Kortom, ik wil een pleidooi houden om de zogenaamde selectieve serotonine heropnameremmers, maar ook andere antidepressiva, uiterst zorgvuldig voor te schrijven in geval van depressiviteit. Op grond van het bovenstaande meen ik ook te kunnen verklaren waardoor het risico van suïcidaal gedrag toeneemt bij toediening van een middel als Prozac: als de beleving vervlakt of zelfs uitdooft, neemt ook het zelfbewustzijn zwakkere vormen aan die weinig weerstand bieden tegen de agressie of woede jegens zichzelf. Je voelt niet alleen weinig van de wereld om je heen, je voelt ook nog maar weinig van jezelf, dus wat is er nog aan gelegen om jezelf te behouden? De onverschiligheid strekt zich dan verder uit dan gewenst, de depressie leidt tot een afstandelijkheid die het ik verloren doet gaan, doet oplossen in een kille mist van diffuse machteloosheid.

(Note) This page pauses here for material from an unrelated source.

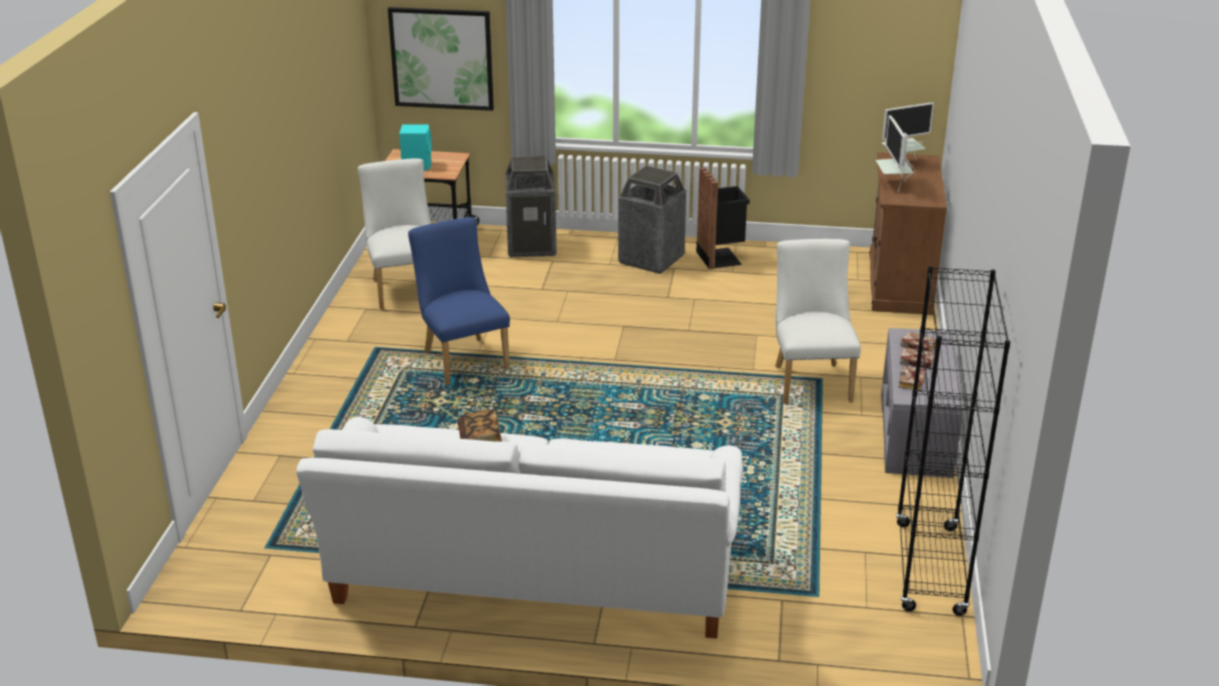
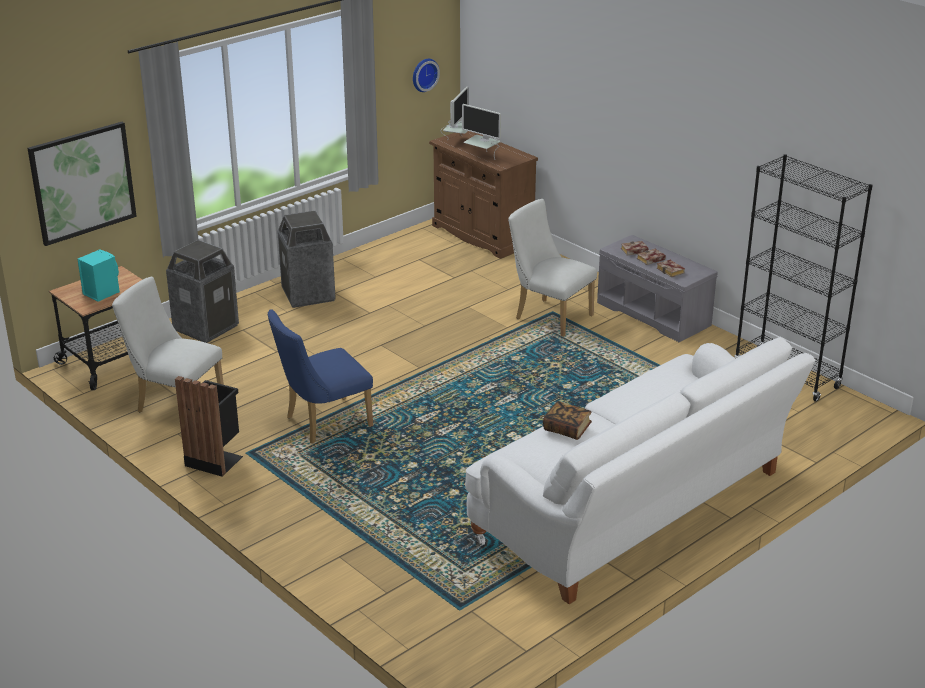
camera: 50 degrees left, 0 degrees up
(462, 358) = (322, 423): blue chair -> blue chair turned 45 degrees counterclockwise
(721, 257) = (350, 271): black trash can -> black trash can (215, 459)
(890, 73) = (423, 74): none -> wall clock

En dan heb ik het nog niet over de minder opvallende, maar niet minder frustrerende bijwerkingen van de middelen: een droge mond, tandbederf, zweetbuien, sterke toe- of juist afname van het gewicht, misselijkheid, moe- en slaperigheid, desinteresse in of complete afwezigheid van seks, om er een paar te noemen waar je op zich al zwaarmoedig van worden kan. Ik wilde dat ik zonder anafranil (of een ander vergelijkbaar middel) kon doen, maar omdat ik een paar keer aan den lijve heb ondervonden hoe verschrikkelijk een depressie is, leef ik liever verder met de kwalen die veroorzaakt worden door de medicijnen dan dood te gaan aan de depressie, want dat is waar het op neerkomt. En alleen dan lijkt het me geboden de middelen in te zetten, alleen als de depressie levensbedreigend is, niet indien er sprake is van een tot de aard van het bestaan behorend dal, dat in een natuurlijke golfbeweging van het gemoed noodzakelijkerwijs optreden zal. Het dan toe te dienen maakt het middel veel erger dan de kwaal, die het leven zelf nu eenmaal kan zijn en niet zelden ook is.